### Fragmento del texto
=======
Permitir el ingreso a la universidad a todos es darle una oportunidad a la igualdad. Pero es más que eso, es diversificar la composición social, las historias de vida, las aspiraciones y las realidades culturales del claustro de estudiantes. Eso tiene enormes virtudes, no sólo para aquel que proviene de un secundario no tan bueno, también para el estudiante que hizo su vida escolar en colegios pagos en barrios cerrados.
Mi universidad, la UBA, eliminó el examen de ingreso apenas se pudo salir de la dictadura cívico militar. Desarrolló un sistema para acompañar a los estudiantes en el proceso de inserción en la exigente vida universitaria: el Ciclo Básico Común. En él se busca incluir al estudiante y no expulsarlo. Por supuesto, el sistema es perfectible pero luego de varias décadas ha mostrado sus virtudes al facilitar el proceso de nivelación de estudiantes que llegan en peores condiciones a los estudios superiores. Por supuesto que hay deserción. Pero, ¿qué tan grave es? Incorporar, aunque sea temporalmente, a la universidad a jóvenes es muy positivo para ellos y para la sociedad como un todo. De esa experiencia salen mejores. El título del artículo de Guadagni indica que nuestra universidad desperdicia recursos. ¿Haber mantenido en el sistema educativo por uno o dos años a nuestros jóvenes es un desperdicio? No, ¡es más educación!
¿Tiene el ingreso irrestricto y el supuesto despilfarro que eso implica consecuencias negativas sobre la universidad y su calidad? No podemos en estos casos hacer un experimento crítico para evaluar la hipótesis asociada a esa pregunta. Sin embargo, algunas evidencias sugieren que no es así. La UBA es la universidad iberoamericana mejor ubicada en el ranking mundial. Teniendo ingreso irrestricto desde hace décadas se posiciona mejor en una serie de indicadores de calidad (número de graduados, generación de conocimiento e impacto en la sociedad) que todas las universidades brasileras o españolas. No figuran en esa base de datos los presupuestos, pero con seguridad la UBA fue capaz de ocupar ese lugar con una fracción muy pequeña del dinero del que disponen universidades europeas o norteamericanas. Si traicionando mi convicciones calculara la eficiencia en el uso de recursos, seguramente la UBA pelearía el top ten. Pero no lo voy a hacer, no hace falta caer en eso...
* Profesor titular de la UBA, investigador superior del Conicet.
=======
### Registros dados
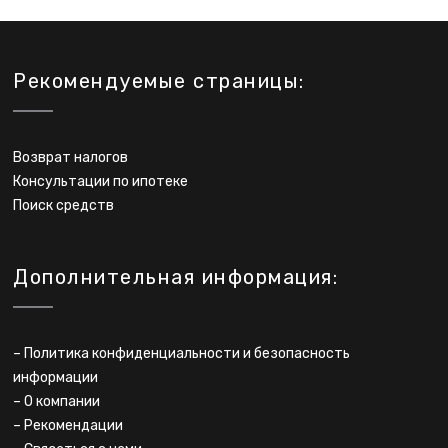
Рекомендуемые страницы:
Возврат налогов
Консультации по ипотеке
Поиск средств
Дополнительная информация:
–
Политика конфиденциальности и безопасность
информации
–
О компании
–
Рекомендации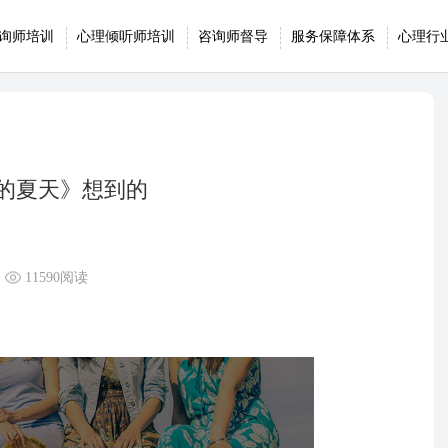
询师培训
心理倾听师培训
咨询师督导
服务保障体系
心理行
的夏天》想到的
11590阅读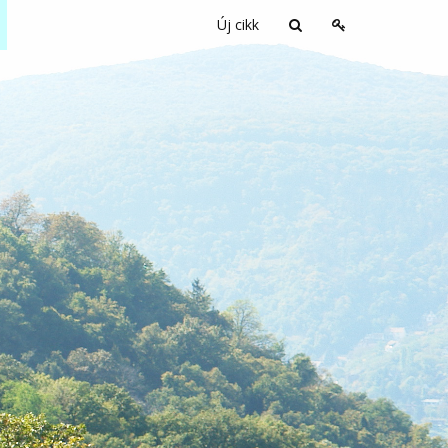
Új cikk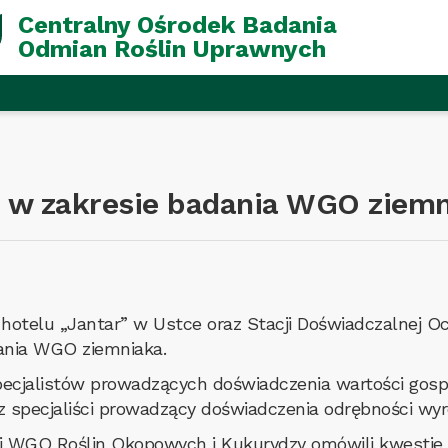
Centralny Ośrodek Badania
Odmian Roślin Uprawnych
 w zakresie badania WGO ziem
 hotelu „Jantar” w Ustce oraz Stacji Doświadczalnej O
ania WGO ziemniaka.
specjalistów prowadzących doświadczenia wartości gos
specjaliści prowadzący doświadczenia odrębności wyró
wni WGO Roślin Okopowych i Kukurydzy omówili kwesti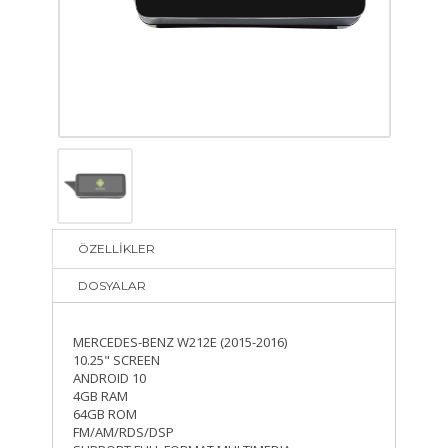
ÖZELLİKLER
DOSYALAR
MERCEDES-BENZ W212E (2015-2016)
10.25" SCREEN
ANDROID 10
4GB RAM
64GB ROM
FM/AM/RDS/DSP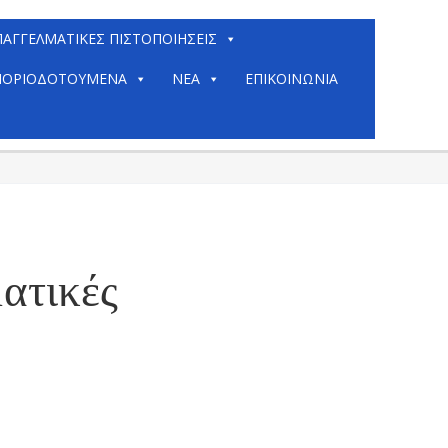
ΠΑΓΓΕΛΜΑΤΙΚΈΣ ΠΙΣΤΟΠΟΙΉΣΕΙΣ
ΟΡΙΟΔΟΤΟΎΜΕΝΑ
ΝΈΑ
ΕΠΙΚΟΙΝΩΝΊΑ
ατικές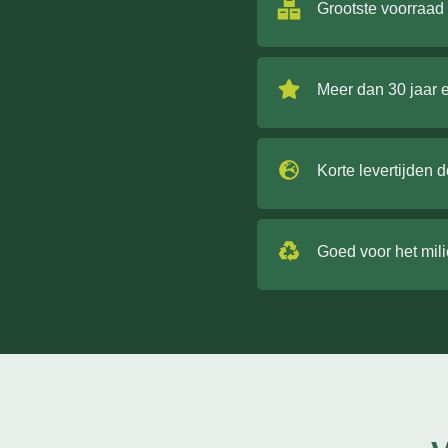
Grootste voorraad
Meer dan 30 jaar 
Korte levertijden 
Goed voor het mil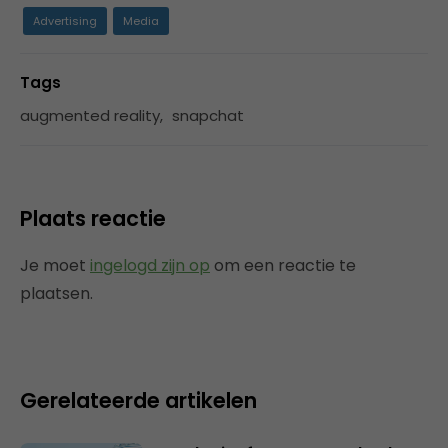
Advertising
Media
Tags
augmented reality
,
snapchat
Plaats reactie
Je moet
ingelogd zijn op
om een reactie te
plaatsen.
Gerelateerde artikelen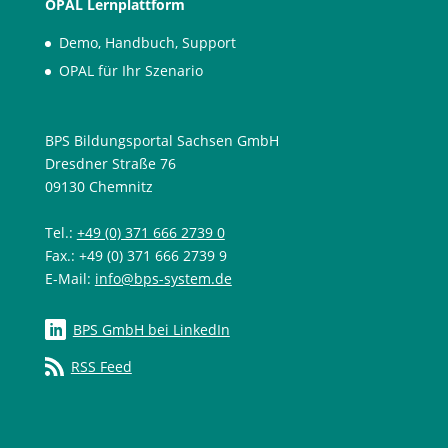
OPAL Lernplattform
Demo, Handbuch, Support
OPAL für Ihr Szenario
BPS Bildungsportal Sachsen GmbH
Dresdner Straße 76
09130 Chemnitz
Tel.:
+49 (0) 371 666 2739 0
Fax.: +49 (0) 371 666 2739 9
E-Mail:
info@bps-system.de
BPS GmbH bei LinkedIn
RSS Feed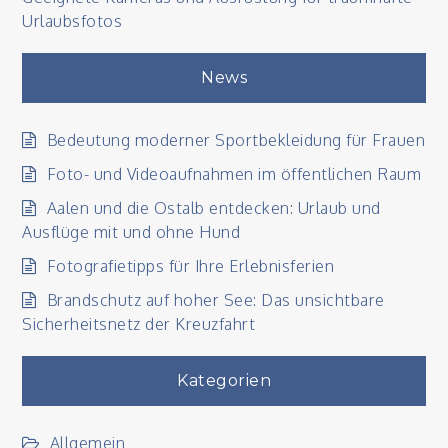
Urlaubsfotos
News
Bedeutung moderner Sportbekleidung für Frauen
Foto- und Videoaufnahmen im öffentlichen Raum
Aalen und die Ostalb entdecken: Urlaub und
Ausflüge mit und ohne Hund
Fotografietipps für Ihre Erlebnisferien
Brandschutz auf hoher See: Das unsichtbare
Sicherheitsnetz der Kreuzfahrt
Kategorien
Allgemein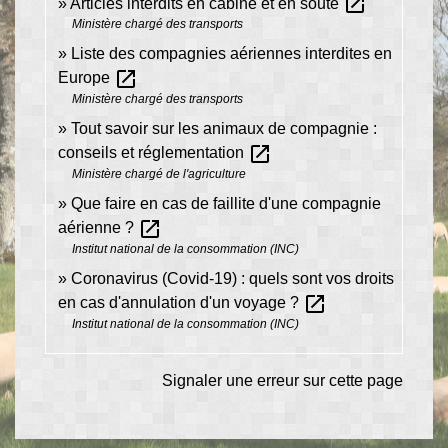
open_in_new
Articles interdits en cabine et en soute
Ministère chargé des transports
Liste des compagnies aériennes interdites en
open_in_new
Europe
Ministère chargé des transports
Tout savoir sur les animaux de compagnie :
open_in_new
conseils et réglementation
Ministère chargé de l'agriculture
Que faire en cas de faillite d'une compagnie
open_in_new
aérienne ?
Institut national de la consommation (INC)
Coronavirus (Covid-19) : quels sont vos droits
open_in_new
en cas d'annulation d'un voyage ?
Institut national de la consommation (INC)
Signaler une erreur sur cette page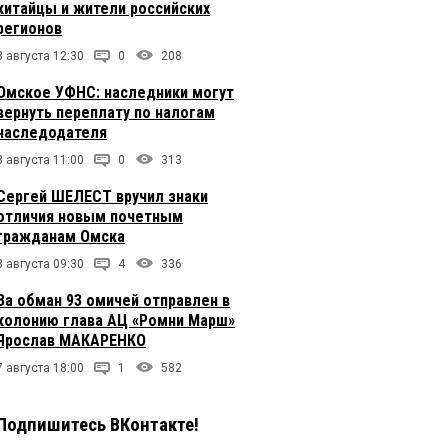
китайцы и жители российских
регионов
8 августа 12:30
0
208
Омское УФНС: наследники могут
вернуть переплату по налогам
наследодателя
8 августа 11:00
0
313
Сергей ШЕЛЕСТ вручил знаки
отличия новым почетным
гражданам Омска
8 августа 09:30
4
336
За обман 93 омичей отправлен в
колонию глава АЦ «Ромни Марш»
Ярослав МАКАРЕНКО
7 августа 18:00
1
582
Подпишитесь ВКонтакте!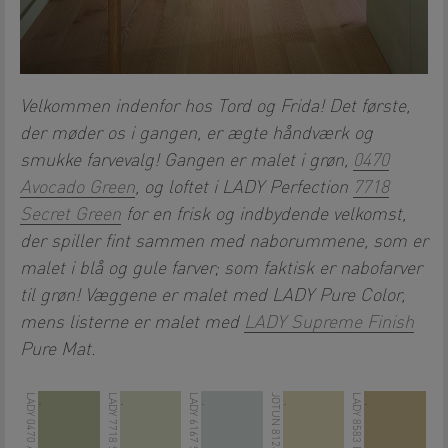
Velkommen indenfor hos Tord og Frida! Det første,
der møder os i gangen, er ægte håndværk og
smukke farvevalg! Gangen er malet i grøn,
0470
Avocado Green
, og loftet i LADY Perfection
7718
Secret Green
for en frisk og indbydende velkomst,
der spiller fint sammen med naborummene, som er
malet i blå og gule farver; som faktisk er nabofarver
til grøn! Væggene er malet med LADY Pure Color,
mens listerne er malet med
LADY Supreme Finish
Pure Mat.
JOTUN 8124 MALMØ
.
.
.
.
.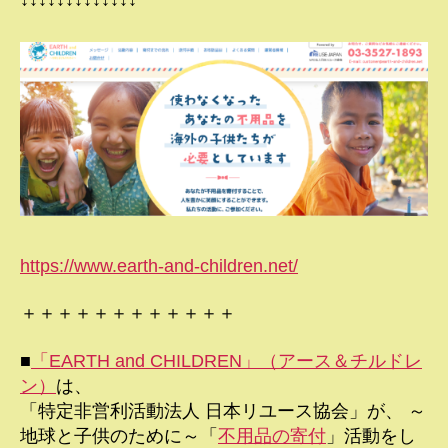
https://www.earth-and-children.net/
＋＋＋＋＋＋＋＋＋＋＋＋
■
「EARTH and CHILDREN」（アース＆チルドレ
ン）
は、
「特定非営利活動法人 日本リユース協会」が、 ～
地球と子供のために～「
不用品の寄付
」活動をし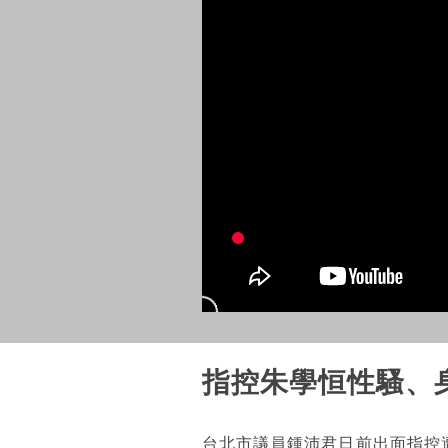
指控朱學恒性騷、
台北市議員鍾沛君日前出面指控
=======
### Consigna 1
Resume en dos oraciones el fragmento sobre el ingreso irrestricto a la universidad.
### Consigna 2
Transcribe del fragmento el pasaje que empieza en "Permitir el ingreso" y termina en "en barrios cerrados.".
Para este trabajo no se necesitan los registros.

### Respuesta escrita 1
El fragmento defiende el ingreso irrestricto a la universidad porque da una oportunidad a la igualdad y diversifica la composición social del estudiantado. Señala además que la UBA, con ingreso irrestricto desde hace décadas y el Ciclo Básico Común para acompañar a los estudiantes, es la universidad iberoamericana mejor ubicada en el ranking mundial.

### Respuesta escrita 2
Permitir el ingreso a la universidad a todos es darle una oportunidad a la igualdad. Pero es más que eso, es diversificar la composición social, las historias de vida, las aspiraciones y las realidades culturales del claustro de estudiantes. Eso tiene enormes virtudes, no sólo para aquel que proviene de un secundario no tan bueno, también para el estudiante que hizo su vida escolar en colegios pagos en barrios cerrados.